**PROBLEMS AND TASKS:**
- a) Please reproduce the stretch of the Sherpa re-jet post from "I dont wanna" through "to gain access..".
- b) According to the Sherpa re-jet post, why put the petcock in the PRI position after the bike has sat for a day or more? Answer in one to three sentences.
- c) Write what comes next in the Sherpa re-jet post, picking up after its final sentence.

** Start TEXT BLOCK **

I guess my post didnt go thru,,,,,,,,lemme try again,,,,,,,,,
Anyhow,,,I am glad everybody likes the sherpa re-jet...It does change the attitude on the sherpa,,sometimes its not easy trying to convince sherpa owners to re-jet(eh-MX?,,,,hee-hee) I dont offer the jets to make a extra buck,,i like being able to help out the sherps and cure that slow-start prob it has.......bumping up the HP a little and cooling down the engine are perks i wasnt quite expecting when i did my re-jet 50 mile after i got my sherpa...........
I had even tried (a couple year back)to get with Dyno-Jet and get the re-jet put on thier books and in publics hands,but they wernt too excited to talk .. But even if they did, they prolly would be chargein $60-$70 for the same set-up,,,so i keep to myself on them........heck,,at the TDAII this year,,if i charged about what some of the MAJOR name brand jets kits run,,i bet i coulda made $500 in rejets..........Id just soon make them availible to other sherpa owners for what i have invested in them..(i make more friends that way,lol)and i never get tired of hearing how well they do,,and the fact that some people who have never opened a carb,went ahead and installed the jets on thier own,makes it all that much better.And i dont mind waiting for payment,,,if somebody is asking for jets for a 'sherpa',,i know they arent just blowing smoke.
I think last count was a lil over 120+ sets of jets i have sent out in the past few years,,,(sherpas only),,and i have yet to hear anybody say anything negative about them,,,,with the exception of 1-2 mpg loss...
I dont wanna take no credit for being a sherpa guru,,heck,,its all the sherpa owners who teach me,,lol,,i learned from you-all.
Anyhow,,,Excellent pictures you posted camas!,,,,,all this time ive been sending out jets,,not once have i really give it any thought to use pictures...I may have to utilize that idea,if you dont mind(and your pics too ,lol),,,,,,most times i do the re-jet from the right hand side,,but anybody can do it however they want,,left side right side,,dont really matter,,alot depends on how much of a pain the bowl screws are,,other than that, like benson mentioned,,a person can just rotate the carb to gain access..
On the Petcock situation,,,,,,,,,,,,,heres my 2 1/2 cents worth about the sherpa:
The ON & RES only flows fuel when the engine is running,,fuel should stop when the engine is off.
The PRI is free-flowing,,does not matter if the engine is running or not,it free-flows.
The only time you need PRI is when you have run completly out of fuel and need to re-fill the carb bowl,,,,,,OR,
If the bike has been sitting for a day or more it helps to put the petcock in the PRI position for about 20-30 seconds to top off(fill) the carb bowl for a easier start.......

** End TEXT BLOCK **
** Start DATA SHOWN **

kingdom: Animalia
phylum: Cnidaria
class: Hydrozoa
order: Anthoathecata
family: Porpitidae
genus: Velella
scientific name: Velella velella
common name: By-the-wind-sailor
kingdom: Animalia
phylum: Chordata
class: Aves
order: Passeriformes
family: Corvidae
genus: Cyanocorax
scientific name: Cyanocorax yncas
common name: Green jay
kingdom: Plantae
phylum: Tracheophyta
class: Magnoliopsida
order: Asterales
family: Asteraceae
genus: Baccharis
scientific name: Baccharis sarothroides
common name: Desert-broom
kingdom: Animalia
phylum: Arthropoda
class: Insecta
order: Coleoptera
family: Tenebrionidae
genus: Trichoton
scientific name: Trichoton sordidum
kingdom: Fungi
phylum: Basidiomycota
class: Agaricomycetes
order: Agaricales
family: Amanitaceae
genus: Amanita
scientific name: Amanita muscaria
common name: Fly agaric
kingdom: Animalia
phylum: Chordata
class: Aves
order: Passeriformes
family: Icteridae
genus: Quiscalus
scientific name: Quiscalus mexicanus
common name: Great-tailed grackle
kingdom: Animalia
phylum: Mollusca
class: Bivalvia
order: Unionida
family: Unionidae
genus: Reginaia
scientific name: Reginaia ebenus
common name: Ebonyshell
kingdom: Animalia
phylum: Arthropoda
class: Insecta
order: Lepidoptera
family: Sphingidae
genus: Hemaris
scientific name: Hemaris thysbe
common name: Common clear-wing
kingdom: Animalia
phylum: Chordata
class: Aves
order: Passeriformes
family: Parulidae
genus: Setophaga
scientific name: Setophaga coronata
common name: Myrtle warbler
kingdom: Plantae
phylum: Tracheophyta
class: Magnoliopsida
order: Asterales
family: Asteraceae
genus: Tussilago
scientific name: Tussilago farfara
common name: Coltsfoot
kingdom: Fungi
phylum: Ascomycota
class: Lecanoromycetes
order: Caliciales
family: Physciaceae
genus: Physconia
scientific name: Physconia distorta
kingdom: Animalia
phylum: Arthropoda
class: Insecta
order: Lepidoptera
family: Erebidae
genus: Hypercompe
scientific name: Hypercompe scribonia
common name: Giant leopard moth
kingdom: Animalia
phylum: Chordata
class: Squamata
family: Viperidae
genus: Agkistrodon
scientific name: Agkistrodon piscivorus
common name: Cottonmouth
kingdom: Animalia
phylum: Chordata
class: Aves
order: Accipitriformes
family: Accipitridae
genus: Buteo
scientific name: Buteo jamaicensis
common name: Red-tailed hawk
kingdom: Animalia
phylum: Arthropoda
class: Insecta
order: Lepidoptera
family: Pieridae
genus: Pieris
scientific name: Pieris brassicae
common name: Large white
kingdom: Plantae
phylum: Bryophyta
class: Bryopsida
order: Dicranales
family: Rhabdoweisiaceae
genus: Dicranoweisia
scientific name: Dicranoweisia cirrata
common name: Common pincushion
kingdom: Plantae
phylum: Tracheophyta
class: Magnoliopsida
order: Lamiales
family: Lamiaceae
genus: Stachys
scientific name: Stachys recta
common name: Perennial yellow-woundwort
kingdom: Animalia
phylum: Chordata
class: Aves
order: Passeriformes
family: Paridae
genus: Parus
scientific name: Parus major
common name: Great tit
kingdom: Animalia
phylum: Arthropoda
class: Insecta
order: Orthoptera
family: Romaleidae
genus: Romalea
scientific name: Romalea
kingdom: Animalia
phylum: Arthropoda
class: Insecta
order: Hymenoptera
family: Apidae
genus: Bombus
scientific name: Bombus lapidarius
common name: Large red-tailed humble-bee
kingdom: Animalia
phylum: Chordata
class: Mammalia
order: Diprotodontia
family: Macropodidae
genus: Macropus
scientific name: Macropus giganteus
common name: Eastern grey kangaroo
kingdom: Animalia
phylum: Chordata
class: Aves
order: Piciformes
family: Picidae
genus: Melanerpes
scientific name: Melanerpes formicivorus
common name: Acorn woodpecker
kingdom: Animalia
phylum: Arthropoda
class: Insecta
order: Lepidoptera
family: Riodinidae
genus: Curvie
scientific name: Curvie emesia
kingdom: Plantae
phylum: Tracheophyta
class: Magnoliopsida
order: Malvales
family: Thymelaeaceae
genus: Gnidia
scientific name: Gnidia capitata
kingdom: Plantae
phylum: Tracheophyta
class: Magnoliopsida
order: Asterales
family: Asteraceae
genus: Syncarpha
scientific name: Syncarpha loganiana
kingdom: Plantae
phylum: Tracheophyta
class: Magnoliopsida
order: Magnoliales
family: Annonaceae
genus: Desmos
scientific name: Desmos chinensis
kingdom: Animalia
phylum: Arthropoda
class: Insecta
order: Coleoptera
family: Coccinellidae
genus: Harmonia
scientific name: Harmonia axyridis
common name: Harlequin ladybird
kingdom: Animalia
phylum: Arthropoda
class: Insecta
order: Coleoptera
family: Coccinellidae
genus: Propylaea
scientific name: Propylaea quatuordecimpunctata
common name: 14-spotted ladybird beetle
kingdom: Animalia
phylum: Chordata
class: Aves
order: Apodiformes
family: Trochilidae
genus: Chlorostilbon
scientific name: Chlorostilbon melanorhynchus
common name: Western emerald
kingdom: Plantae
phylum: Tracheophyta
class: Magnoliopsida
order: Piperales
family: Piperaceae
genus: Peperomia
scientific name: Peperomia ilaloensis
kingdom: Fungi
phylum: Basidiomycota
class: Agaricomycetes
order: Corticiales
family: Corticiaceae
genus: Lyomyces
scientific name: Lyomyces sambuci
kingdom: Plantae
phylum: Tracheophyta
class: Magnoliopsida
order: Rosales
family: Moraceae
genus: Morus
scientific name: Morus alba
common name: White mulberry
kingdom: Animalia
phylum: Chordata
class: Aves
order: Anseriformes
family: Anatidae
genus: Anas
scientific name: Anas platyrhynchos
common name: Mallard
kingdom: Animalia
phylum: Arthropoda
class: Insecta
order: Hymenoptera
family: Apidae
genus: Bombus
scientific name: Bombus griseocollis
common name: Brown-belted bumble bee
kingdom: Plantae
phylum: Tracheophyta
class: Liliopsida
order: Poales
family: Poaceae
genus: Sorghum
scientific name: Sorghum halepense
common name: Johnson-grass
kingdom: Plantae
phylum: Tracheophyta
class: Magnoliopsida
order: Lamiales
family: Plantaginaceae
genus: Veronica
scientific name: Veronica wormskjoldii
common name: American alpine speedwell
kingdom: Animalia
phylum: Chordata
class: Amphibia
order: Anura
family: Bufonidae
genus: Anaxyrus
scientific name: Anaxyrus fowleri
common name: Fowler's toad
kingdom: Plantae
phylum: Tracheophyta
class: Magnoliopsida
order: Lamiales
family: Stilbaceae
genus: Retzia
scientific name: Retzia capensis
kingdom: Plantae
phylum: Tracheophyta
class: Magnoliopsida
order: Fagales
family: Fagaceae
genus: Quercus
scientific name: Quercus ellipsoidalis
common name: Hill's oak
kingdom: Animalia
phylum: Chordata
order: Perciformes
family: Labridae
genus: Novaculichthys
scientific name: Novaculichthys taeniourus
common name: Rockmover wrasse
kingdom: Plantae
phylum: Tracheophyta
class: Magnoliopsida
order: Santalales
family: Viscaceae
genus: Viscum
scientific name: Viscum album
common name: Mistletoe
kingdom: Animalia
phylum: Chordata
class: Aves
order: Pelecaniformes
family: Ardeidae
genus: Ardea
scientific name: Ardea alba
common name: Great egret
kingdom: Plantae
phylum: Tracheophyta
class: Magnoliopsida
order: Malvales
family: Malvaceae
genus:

** End DATA SHOWN **

**THE REPLIES:**
- a)
I dont wanna take no credit for being a sherpa guru,,heck,,its all the sherpa owners who teach me,,lol,,i learned from you-all.
Anyhow,,,Excellent pictures you posted camas!,,,,,all this time ive been sending out jets,,not once have i really give it any thought to use pictures...I may have to utilize that idea,if you dont mind(and your pics too ,lol),,,,,,most times i do the re-jet from the right hand side,,but anybody can do it however they want,,left side right side,,dont really matter,,alot depends on how much of a pain the bowl screws are,,other than that, like benson mentioned,,a person can just rotate the carb to gain access..

- b) With the engine off, only the PRI position lets fuel flow. ON and RES flow only while the engine runs. Leaving the petcock in PRI for about 20-30 seconds tops off the carb bowl, which makes the bike easier to start.

- c)
I dont understand why kawa went to the vacumn petcock,,just when we all get used to the idea of shutting the petcock off they go and install somethin like that,,,last i heard it was made for the forgetfull who didnt shut thier fuel off..............
Strange thing is,,my 2005 kawa ATV Bayou 250(4wheeler) has the old-style petcock,,,ON/OFF/RES,,,,,,,i dont mind havein it,,in fact i like the idea of closeing off the fuel when parked......If i ever start haveing any probs with my sherpa petcock i will convert it to the old-style petcock like my atv has,,id even bet that my atv's petcock would fit the sherpa tank(possibly).
A couple of reasons i would wanna do away with the vacumn type petcock::
#1 When fuel wont shut off in the ON or RES when bike is not running.
#2When the fuel does not flow when bike is running due to bad diaphram in petcock(vacumn operated)
#3 A bad diaphram in the petcock can cause a vacumn leak and make the engine run poorly,,,cause a lean condition & overheat the motor.
Sometimes there is a complaint about a sherpa not running too good,,one day its fine the next day all of a sudden, its crappy,,,,,often overlooked is the VACUMN at the petcock,,,,,if the petcock has a bad diaphram,,it will suck air,,it may still operate the petcock,,but even more the bad diaphram creates the fuel/air ratio to be lean,,,and have a hard time trying to idle or run at slow speeds.....
One way to check is to remove the vacumn hose from the petcock,,then plug the vacumn hose to the cylinder head,,,,,and put the petcock in PRI(prime) and ride it,,if it runs better,,,the diaphram in the petcock is bad.....sometimes this diaphram can be mistaken for a gasket or called a gasket.
That pretty well covers the other half of the petcocks troubles,,,,,,,,,,,,,,,the 1st half is what Liquid Worm mentioned,,,,,,the LEAKY petcock, ,,he has that all narrowed down in his post...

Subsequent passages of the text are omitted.